═════ Available data

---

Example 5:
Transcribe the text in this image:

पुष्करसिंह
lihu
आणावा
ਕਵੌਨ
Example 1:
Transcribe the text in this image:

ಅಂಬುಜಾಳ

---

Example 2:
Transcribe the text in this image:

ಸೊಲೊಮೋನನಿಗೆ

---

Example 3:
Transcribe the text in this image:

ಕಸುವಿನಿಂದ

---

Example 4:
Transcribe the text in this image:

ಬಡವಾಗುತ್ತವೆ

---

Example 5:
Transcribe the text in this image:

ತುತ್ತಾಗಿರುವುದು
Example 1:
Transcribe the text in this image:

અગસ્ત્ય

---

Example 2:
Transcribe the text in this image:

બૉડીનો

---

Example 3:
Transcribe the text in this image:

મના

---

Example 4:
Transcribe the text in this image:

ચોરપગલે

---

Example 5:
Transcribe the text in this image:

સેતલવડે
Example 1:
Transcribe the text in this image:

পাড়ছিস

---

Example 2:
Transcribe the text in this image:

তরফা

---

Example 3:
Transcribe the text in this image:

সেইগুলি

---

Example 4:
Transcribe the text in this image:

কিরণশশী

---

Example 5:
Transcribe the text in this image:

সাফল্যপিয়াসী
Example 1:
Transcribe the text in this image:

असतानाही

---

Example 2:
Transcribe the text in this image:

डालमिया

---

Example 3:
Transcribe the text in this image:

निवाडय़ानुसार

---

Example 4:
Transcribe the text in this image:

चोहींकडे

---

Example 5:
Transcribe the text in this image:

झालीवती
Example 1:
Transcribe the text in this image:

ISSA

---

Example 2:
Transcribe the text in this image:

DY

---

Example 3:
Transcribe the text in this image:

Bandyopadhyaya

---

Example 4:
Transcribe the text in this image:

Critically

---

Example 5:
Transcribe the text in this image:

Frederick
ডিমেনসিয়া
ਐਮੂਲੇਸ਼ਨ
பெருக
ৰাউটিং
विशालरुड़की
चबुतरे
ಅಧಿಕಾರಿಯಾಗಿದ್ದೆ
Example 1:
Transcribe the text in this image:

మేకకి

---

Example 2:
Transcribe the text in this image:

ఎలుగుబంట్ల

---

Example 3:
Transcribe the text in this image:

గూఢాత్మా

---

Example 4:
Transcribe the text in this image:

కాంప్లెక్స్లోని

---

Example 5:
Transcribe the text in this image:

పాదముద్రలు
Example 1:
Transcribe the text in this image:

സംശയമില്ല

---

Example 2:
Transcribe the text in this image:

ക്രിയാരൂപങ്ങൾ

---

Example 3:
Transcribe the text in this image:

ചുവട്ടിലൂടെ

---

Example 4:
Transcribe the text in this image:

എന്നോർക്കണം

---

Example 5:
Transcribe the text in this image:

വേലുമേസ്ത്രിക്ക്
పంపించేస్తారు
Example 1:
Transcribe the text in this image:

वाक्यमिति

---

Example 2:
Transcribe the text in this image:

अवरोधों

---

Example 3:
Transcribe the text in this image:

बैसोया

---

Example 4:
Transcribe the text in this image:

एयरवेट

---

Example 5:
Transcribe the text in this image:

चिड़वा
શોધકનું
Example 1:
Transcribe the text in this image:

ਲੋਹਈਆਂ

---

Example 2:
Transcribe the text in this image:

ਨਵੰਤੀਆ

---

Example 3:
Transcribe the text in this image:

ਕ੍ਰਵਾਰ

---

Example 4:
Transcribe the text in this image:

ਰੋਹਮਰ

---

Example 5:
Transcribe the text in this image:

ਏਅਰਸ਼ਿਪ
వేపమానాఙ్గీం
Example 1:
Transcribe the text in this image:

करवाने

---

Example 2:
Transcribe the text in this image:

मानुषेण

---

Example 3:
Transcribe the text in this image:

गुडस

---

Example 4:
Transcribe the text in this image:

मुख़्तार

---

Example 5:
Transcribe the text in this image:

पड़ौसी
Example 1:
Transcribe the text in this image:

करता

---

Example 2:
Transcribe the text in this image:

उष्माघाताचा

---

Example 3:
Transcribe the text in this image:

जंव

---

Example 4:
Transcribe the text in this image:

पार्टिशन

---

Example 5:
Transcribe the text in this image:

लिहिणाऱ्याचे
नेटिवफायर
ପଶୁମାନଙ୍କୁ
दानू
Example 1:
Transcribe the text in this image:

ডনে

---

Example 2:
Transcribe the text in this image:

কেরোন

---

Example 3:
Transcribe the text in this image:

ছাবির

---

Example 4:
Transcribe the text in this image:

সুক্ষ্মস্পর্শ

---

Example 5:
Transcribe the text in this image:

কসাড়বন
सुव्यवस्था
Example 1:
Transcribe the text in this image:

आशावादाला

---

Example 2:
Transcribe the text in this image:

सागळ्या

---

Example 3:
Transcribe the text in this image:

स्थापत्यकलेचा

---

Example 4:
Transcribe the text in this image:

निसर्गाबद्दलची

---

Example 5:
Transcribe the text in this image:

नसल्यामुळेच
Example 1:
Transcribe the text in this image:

══════════

All of the data above should be reproduced verbatim.

» **Exercise answer**
---

Example 5:
Transcribe the text in this image:

पुष्करसिंह
lihu
आणावा
ਕਵੌਨ
Example 1:
Transcribe the text in this image:

ಅಂಬುಜಾಳ

---

Example 2:
Transcribe the text in this image:

ಸೊಲೊಮೋನನಿಗೆ

---

Example 3:
Transcribe the text in this image:

ಕಸುವಿನಿಂದ

---

Example 4:
Transcribe the text in this image:

ಬಡವಾಗುತ್ತವೆ

---

Example 5:
Transcribe the text in this image:

ತುತ್ತಾಗಿರುವುದು
Example 1:
Transcribe the text in this image:

અગસ્ત્ય

---

Example 2:
Transcribe the text in this image:

બૉડીનો

---

Example 3:
Transcribe the text in this image:

મના

---

Example 4:
Transcribe the text in this image:

ચોરપગલે

---

Example 5:
Transcribe the text in this image:

સેતલવડે
Example 1:
Transcribe the text in this image:

পাড়ছিস

---

Example 2:
Transcribe the text in this image:

তরফা

---

Example 3:
Transcribe the text in this image:

সেইগুলি

---

Example 4:
Transcribe the text in this image:

কিরণশশী

---

Example 5:
Transcribe the text in this image:

সাফল্যপিয়াসী
Example 1:
Transcribe the text in this image:

असतानाही

---

Example 2:
Transcribe the text in this image:

डालमिया

---

Example 3:
Transcribe the text in this image:

निवाडय़ानुसार

---

Example 4:
Transcribe the text in this image:

चोहींकडे

---

Example 5:
Transcribe the text in this image:

झालीवती
Example 1:
Transcribe the text in this image:

ISSA

---

Example 2:
Transcribe the text in this image:

DY

---

Example 3:
Transcribe the text in this image:

Bandyopadhyaya

---

Example 4:
Transcribe the text in this image:

Critically

---

Example 5:
Transcribe the text in this image:

Frederick
ডিমেনসিয়া
ਐਮੂਲੇਸ਼ਨ
பெருக
ৰাউটিং
विशालरुड़की
चबुतरे
ಅಧಿಕಾರಿಯಾಗಿದ್ದೆ
Example 1:
Transcribe the text in this image:

మేకకి

---

Example 2:
Transcribe the text in this image:

ఎలుగుబంట్ల

---

Example 3:
Transcribe the text in this image:

గూఢాత్మా

---

Example 4:
Transcribe the text in this image:

కాంప్లెక్స్లోని

---

Example 5:
Transcribe the text in this image:

పాదముద్రలు
Example 1:
Transcribe the text in this image:

സംശയമില്ല

---

Example 2:
Transcribe the text in this image:

ക്രിയാരൂപങ്ങൾ

---

Example 3:
Transcribe the text in this image:

ചുവട്ടിലൂടെ

---

Example 4:
Transcribe the text in this image:

എന്നോർക്കണം

---

Example 5:
Transcribe the text in this image:

വേലുമേസ്ത്രിക്ക്
పంపించేస్తారు
Example 1:
Transcribe the text in this image:

वाक्यमिति

---

Example 2:
Transcribe the text in this image:

अवरोधों

---

Example 3:
Transcribe the text in this image:

बैसोया

---

Example 4:
Transcribe the text in this image:

एयरवेट

---

Example 5:
Transcribe the text in this image:

चिड़वा
શોધકનું
Example 1:
Transcribe the text in this image:

ਲੋਹਈਆਂ

---

Example 2:
Transcribe the text in this image:

ਨਵੰਤੀਆ

---

Example 3:
Transcribe the text in this image:

ਕ੍ਰਵਾਰ

---

Example 4:
Transcribe the text in this image:

ਰੋਹਮਰ

---

Example 5:
Transcribe the text in this image:

ਏਅਰਸ਼ਿਪ
వేపమానాఙ్గీం
Example 1:
Transcribe the text in this image:

करवाने

---

Example 2:
Transcribe the text in this image:

मानुषेण

---

Example 3:
Transcribe the text in this image:

गुडस

---

Example 4:
Transcribe the text in this image:

मुख़्तार

---

Example 5:
Transcribe the text in this image:

पड़ौसी
Example 1:
Transcribe the text in this image:

करता

---

Example 2:
Transcribe the text in this image:

उष्माघाताचा

---

Example 3:
Transcribe the text in this image:

जंव

---

Example 4:
Transcribe the text in this image:

पार्टिशन

---

Example 5:
Transcribe the text in this image:

लिहिणाऱ्याचे
नेटिवफायर
ପଶୁମାନଙ୍କୁ
दानू
Example 1:
Transcribe the text in this image:

ডনে

---

Example 2:
Transcribe the text in this image:

কেরোন

---

Example 3:
Transcribe the text in this image:

ছাবির

---

Example 4:
Transcribe the text in this image:

সুক্ষ্মস্পর্শ

---

Example 5:
Transcribe the text in this image:

কসাড়বন
सुव्यवस्था
Example 1:
Transcribe the text in this image:

आशावादाला

---

Example 2:
Transcribe the text in this image:

सागळ्या

---

Example 3:
Transcribe the text in this image:

स्थापत्यकलेचा

---

Example 4:
Transcribe the text in this image:

निसर्गाबद्दलची

---

Example 5:
Transcribe the text in this image:

नसल्यामुळेच
Example 1:
Transcribe the text in this image:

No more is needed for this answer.